Static IP and advanced settings
Configure a static IP address on an existing connection.
nmcli connection modify ens3 \
ipv4.method manual \
ipv4.addresses 192.168.1.50/24 \
ipv4.gateway 192.168.1.1 \
ipv4.dns "1.1.1.1 8.8.8.8"
# Change the IP configuration method from DHCP to manual.
# Set the address with CIDR notation, gateway, and DNS servers.
# This edits the profile. The changes do not apply until the connection is reactivated.
# ipv4.method accepts "auto" for DHCP, "manual" for static, or "disabled" for no IPv4.
Reactivate the connection to apply the new settings.
nmcli connection up ens3
# Reactivate the connection to apply the new static IP settings.
# This brings the interface down and back up with the modified profile.
# If the connection is already active, this forces a reconfiguration.
Reload and apply changes
Apply changes made to connection files without restarting the service.
nmcli connection reload
# Reread connection profiles from disk.
# Use this after editing files in /etc/NetworkManager/system-connections/ directly.
# Avoids a full daemon restart which drops all active connections.
Config files in /etc/ are user-modified. Files in /usr/lib/ ship with the package. Edit /etc/. Never edit /usr/lib/. NetworkManager connection files live in /etc/NetworkManager/system-connections/.
Verify the configuration
Confirm the network state matches expectations.
nmcli device show
# Display detailed state for all devices.

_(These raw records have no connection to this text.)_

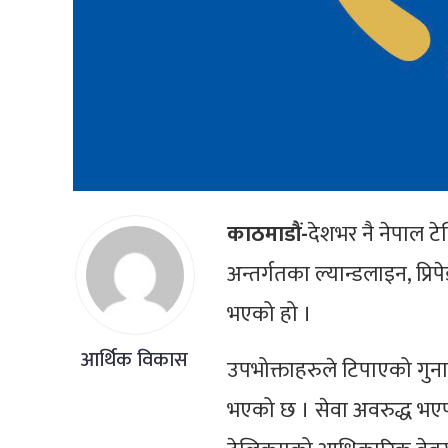
काठमाडौं-
देशभर नै नेपाल 
अन्तर्गतका ल्यान्डलाइन, प्र
भएको हो ।
आर्थिक विकास
उपभोक्ताहरुले टिपाएको गु
भएको छ । सेवा अवरुद्ध भए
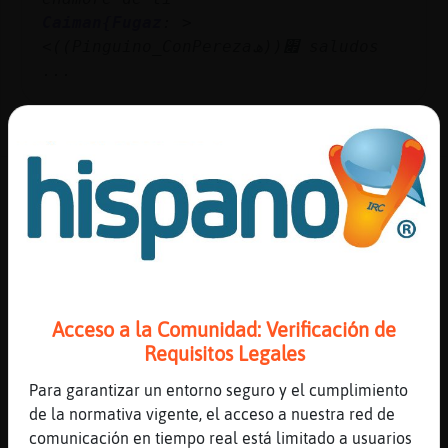
Caiman{Fugaz
: >
<((Pinguino_ConPereza׏((ھ saludos
...
64 líneas de 7 usuarios
575 visitas
-8 puntos
Canal #castellon
-
11/04/2023 21:41
EstrellaDeMar-Feliz
: No hay mujeres
para privado
EstrellaDeMar-Feliz
: No para sala
EstrellaDeMar-Feliz
:
Acceso a la Comunidad: Verificación de
PanteraConInquietud
Requisitos Legales
PanteraConInquietud
: EstrellaDeMar-
Feliz
Para garantizar un entorno seguro y el cumplimiento
PanteraConInquietud
: EstrellaDeMar-
de la normativa vigente, el acceso a nuestra red de
Feliz donde vas eh
comunicación en tiempo real está limitado a usuarios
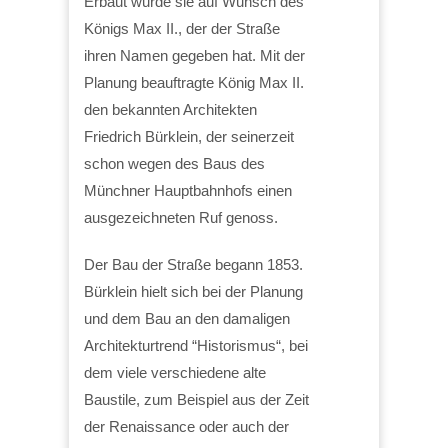
Erbaut wurde sie auf Wunsch des
Königs Max II., der der Straße
ihren Namen gegeben hat. Mit der
Planung beauftragte König Max II.
den bekannten Architekten
Friedrich Bürklein, der seinerzeit
schon wegen des Baus des
Münchner Hauptbahnhofs einen
ausgezeichneten Ruf genoss.
Der Bau der Straße begann 1853.
Bürklein hielt sich bei der Planung
und dem Bau an den damaligen
Architekturtrend “Historismus“, bei
dem viele verschiedene alte
Baustile, zum Beispiel aus der Zeit
der Renaissance oder auch der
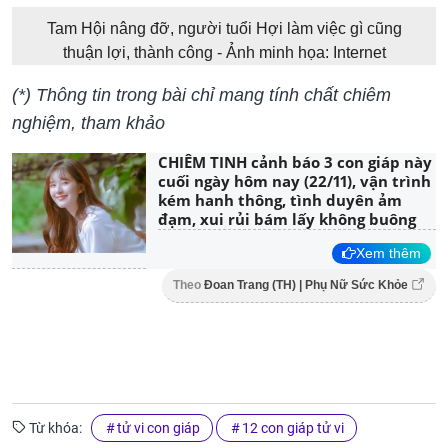
Tam Hội nâng đỡ, người tuổi Hợi làm việc gì cũng
thuận lợi, thành công - Ảnh minh họa: Internet
(*) Thông tin trong bài chỉ mang tính chất chiêm
nghiệm, tham khảo
CHIÊM TINH cảnh báo 3 con giáp này
cuối ngày hôm nay (22/11), vận trình
kém hanh thông, tình duyên ảm
đạm, xui rủi bám lấy không buông
Xem thêm
Theo
Đoan Trang (TH) | Phụ Nữ Sức Khỏe
Từ khóa:
tử vi con giáp
12 con giáp tử vi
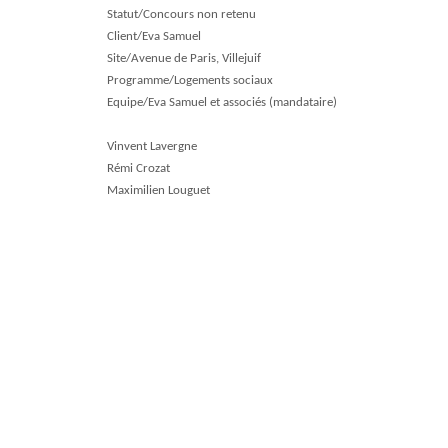
Statut/Concours non retenu
Client/Eva Samuel
Site/Avenue de Paris, Villejuif
Programme/Logements sociaux
Equipe/Eva Samuel et associés (mandataire)
Vinvent Lavergne
Rémi Crozat
Maximilien Louguet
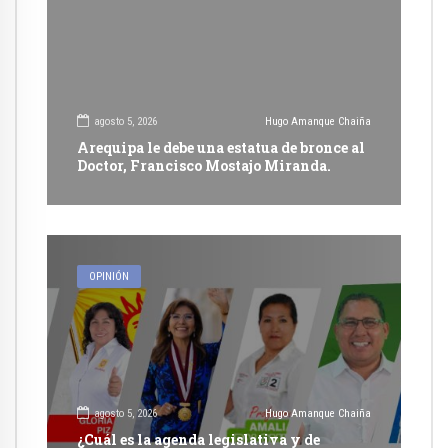
agosto 5, 2026
Hugo Amanque Chaiña
Arequipa le debe una estatua de bronce al
Doctor, Francisco Mostajo Miranda.
OPINIÓN
agosto 5, 2026
Hugo Amanque Chaiña
¿Cuál es la agenda legislativa y de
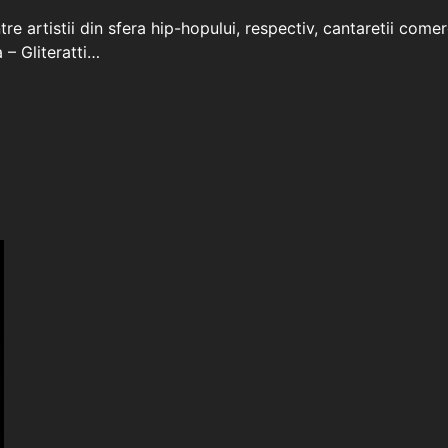
re artistii din sfera hip-hopului, respectiv, cantaretii come
– Gliteratti…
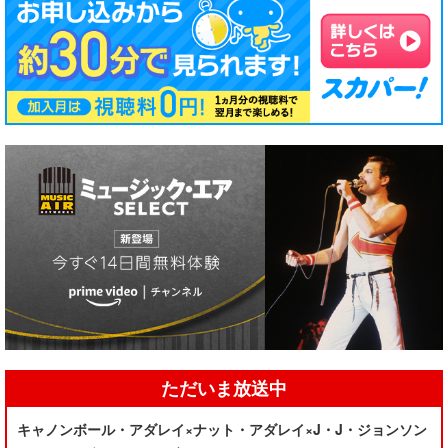
ただいま放送中
キャノンボール・アダレイ×ナット・アダレイ×J・J・ジョンソン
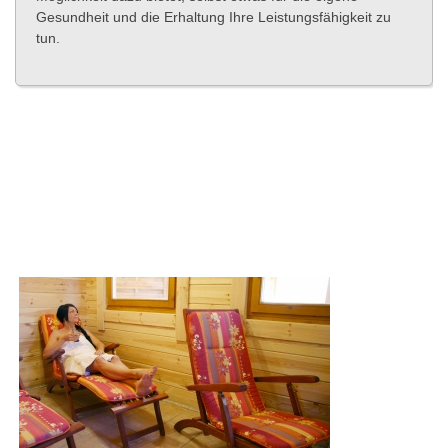
Gesundheit und die Erhaltung Ihre Leistungsfähigkeit zu
tun.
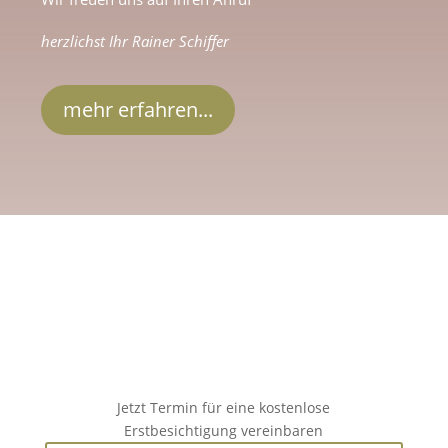
herzlichst Ihr Rainer Schiffer
mehr erfahren...
Jetzt Termin für eine kostenlose
Erstbesichtigung vereinbaren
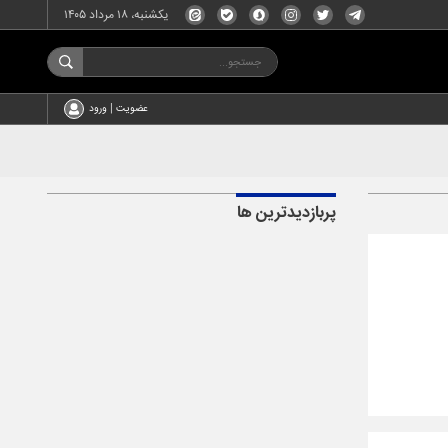
یکشنبه، ۱۸ مرداد ۱۴۰۵
عضویت | ورود
پربازدیدترین ها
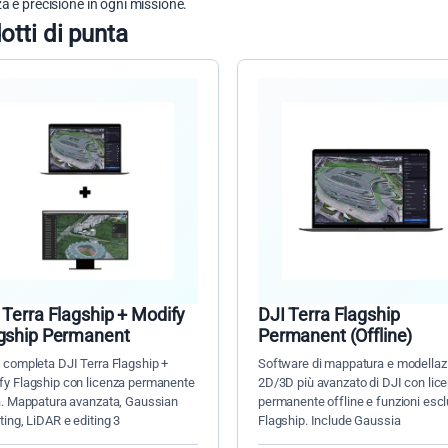
za e precisione in ogni missione.
otti di punta
 Terra Flagship + Modify
DJI Terra Flagship
gship Permanent
Permanent (Offline)
e completa DJI Terra Flagship +
Software di mappatura e modellaz
fy Flagship con licenza permanente
2D/3D più avanzato di DJI con lic
ta. Mappatura avanzata, Gaussian
permanente offline e funzioni escl
ting, LiDAR e editing 3
Flagship. Include Gaussia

# Check "IP4.ADDRESS[1]" for the assigned IP and "IP4.DNS[1]" for DNS servers.
# Look for "GENERAL.STATE" to confirm the device is "connected".
resolvectl status
# Show the full DNS configuration per interface.

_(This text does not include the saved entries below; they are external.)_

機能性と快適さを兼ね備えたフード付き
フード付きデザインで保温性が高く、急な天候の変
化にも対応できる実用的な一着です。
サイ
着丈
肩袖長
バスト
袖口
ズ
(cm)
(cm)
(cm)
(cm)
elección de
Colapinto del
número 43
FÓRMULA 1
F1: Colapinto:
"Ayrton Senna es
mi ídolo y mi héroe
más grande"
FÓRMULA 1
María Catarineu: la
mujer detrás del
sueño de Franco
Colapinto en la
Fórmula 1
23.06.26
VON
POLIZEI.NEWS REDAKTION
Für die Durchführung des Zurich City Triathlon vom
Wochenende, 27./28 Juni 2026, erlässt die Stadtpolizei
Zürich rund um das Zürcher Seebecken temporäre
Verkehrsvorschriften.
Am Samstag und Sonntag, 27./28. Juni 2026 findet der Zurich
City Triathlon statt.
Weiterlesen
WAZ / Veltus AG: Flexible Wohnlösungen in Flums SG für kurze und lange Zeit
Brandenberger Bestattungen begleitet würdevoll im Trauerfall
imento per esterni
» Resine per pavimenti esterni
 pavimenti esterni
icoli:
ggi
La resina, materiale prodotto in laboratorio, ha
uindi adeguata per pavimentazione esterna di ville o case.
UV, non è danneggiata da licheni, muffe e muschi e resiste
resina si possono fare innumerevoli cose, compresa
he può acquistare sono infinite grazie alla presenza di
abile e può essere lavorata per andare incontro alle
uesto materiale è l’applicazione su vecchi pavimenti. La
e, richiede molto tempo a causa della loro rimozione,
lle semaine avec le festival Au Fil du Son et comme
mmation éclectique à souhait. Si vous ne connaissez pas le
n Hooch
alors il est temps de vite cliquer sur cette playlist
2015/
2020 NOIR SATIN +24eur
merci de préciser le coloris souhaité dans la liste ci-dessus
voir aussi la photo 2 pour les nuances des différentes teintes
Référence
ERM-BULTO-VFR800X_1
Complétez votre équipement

# This reflects the data NetworkManager passed to systemd-resolved.
# More reliable than checking /etc/resolv.conf on Fedora.
# Look for "DNS Servers" and "Domains" under the relevant interface section.

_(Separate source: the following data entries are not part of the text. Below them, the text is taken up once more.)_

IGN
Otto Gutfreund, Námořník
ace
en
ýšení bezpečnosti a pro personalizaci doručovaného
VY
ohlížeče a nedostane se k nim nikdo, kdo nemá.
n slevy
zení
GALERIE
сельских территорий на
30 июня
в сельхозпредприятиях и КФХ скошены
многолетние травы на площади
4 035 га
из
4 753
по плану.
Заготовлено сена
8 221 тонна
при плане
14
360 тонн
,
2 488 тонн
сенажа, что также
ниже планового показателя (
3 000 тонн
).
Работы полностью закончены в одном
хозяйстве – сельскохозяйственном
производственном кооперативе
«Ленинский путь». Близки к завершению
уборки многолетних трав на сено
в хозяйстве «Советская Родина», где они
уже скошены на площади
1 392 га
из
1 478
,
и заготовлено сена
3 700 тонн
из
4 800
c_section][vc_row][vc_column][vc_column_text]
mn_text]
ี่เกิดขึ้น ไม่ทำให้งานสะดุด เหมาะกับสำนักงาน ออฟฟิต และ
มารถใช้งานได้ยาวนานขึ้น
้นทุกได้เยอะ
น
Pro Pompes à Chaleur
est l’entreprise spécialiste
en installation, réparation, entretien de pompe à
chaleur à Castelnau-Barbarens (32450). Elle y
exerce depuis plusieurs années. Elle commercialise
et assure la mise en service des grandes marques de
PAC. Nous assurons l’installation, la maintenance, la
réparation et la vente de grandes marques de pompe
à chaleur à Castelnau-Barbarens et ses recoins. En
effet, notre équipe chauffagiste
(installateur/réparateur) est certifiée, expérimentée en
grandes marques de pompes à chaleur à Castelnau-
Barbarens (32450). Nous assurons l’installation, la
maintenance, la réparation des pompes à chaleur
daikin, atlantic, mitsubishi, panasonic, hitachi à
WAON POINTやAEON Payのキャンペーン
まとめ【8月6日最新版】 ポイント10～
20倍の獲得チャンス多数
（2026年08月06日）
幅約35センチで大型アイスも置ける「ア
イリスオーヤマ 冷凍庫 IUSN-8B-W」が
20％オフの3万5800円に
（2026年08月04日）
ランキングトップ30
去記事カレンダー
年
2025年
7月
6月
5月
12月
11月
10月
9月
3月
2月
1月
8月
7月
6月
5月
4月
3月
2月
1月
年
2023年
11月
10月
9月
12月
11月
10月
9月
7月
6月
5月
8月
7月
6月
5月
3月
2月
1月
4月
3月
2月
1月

Trust the resolver output. /etc/resolv.conf lies on modern Fedora.
Common pitfalls and errors
If nmcli device status shows a device as unmanaged, NetworkManager is ignoring it. This often happens when a legacy /etc/network/interfaces file exists or when managed=false is set in a keyfile. Remove the conflicting configuration or set the device to managed.
The command nmcli connection up may fail with Error: Connection activation failed: No suitable device found for this connection. This means the connection profile specifies an interface name that does not match the current hardware. Check the interface-name property in the profile against the output of nmcli device status.
If you can ping IP addresses but not domain names, DNS is broken. Fedora uses systemd-resolved by default. NetworkManager updates the resolver dynamically. If you see Failed to resolve errors, check resolvectl status to ensure the DNS servers are listed and not marked as DNSSEC: no.
SELinux denials show up in journalctl -t setroubleshoot with a one-line summary. Read those before disabling SELinux. NetworkManager interacts heavily with SELinux contexts. A denial here usually means a mislabeled file, not a broken daemon.
Read the journal before guessing. journalctl -xeu NetworkManager tells you exactly which property failed validation.
When to use NetworkManager vs alternatives
Use nmcli when you need to manage connections from the command line or script network changes. Use nmtui when you prefer a text-based interface for quick configuration without memorizing flags. Use the GNOME Settings GUI when you are managing a desktop and want visual feedback for Wi-Fi and VPN connections. Use ip commands only when you need to manipulate the kernel network stack directly, such as adding temporary routes or aliases that NetworkManager should not manage. Use systemd-networkd when you are running a minimal server without a display manager and want to avoid the NetworkManager dependency. Stay on NetworkManager for standard Fedora Workstation and Server installations.
NetworkManager is the default for a reason. Stick with it unless you have a specific constraint.